Work order
Make an exact copy, without pictures, of the lines below from the one containing "Figure 18. Recovery" to the last line, both ends included.

Supplied information

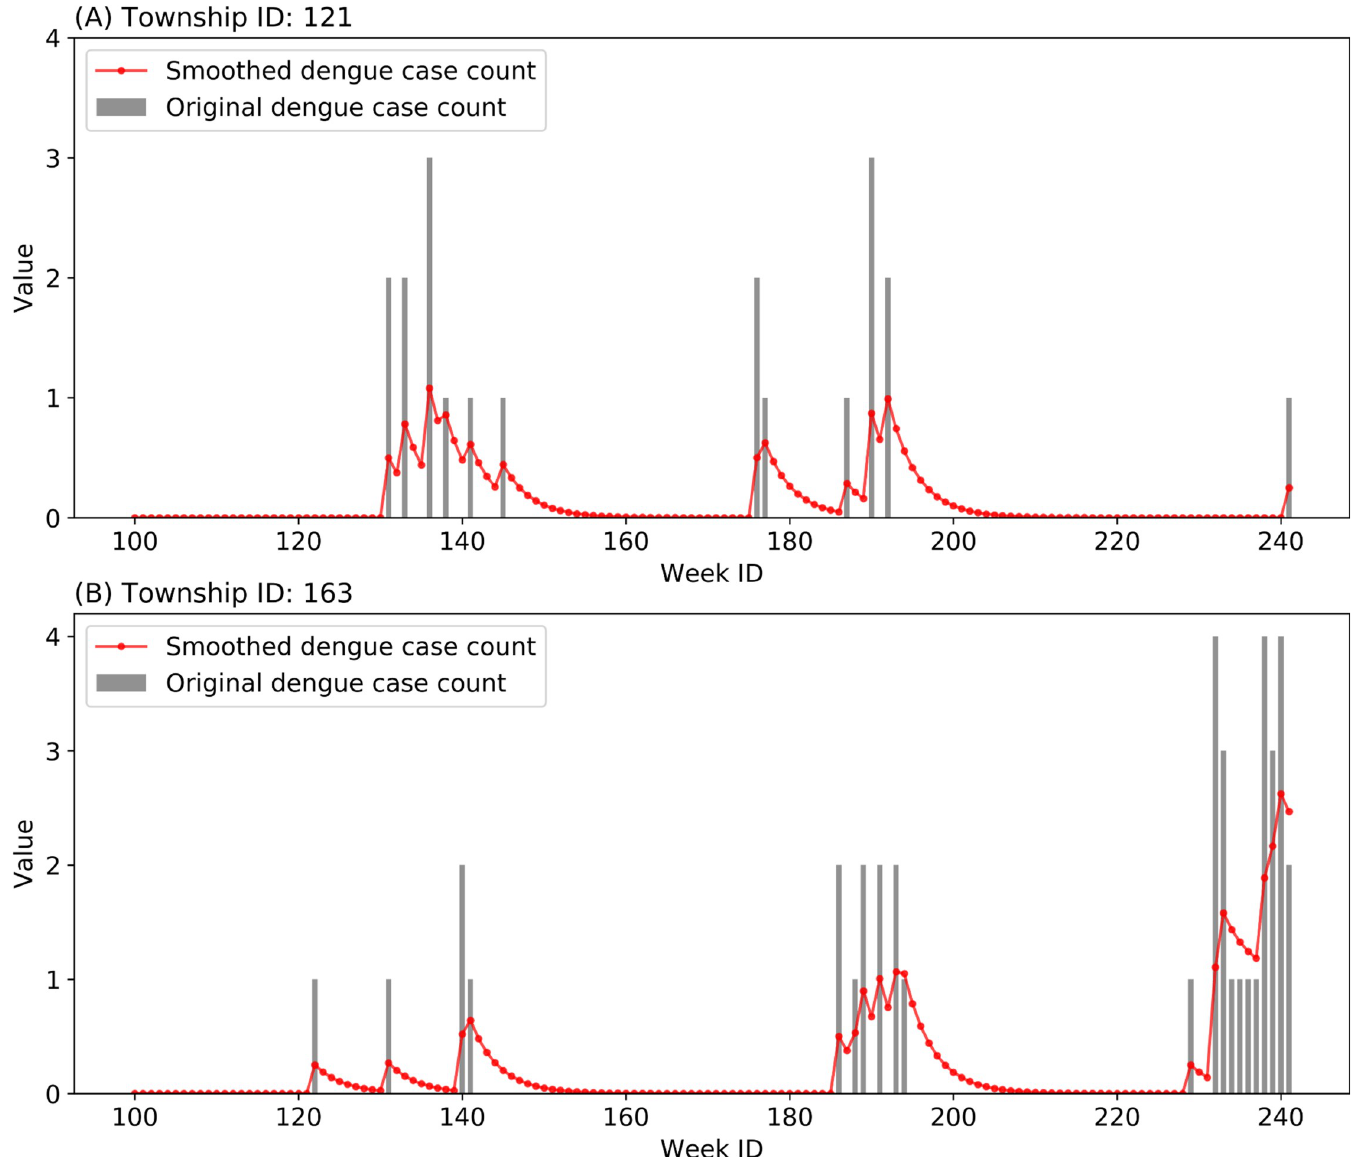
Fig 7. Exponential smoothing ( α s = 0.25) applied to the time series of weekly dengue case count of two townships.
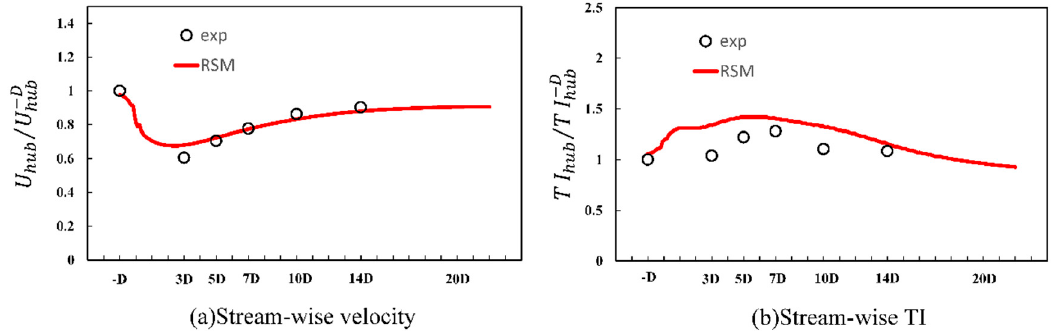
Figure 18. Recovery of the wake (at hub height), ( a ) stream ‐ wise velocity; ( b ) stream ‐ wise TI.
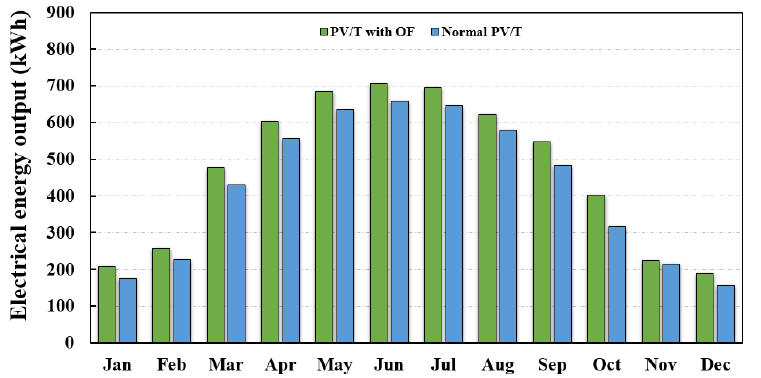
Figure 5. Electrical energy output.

Result of this exercise
Figure 18. Recovery of the wake (at hub height), ( a ) stream ‐ wise velocity; ( b ) stream ‐ wise TI.
Figure 5. Electrical energy output.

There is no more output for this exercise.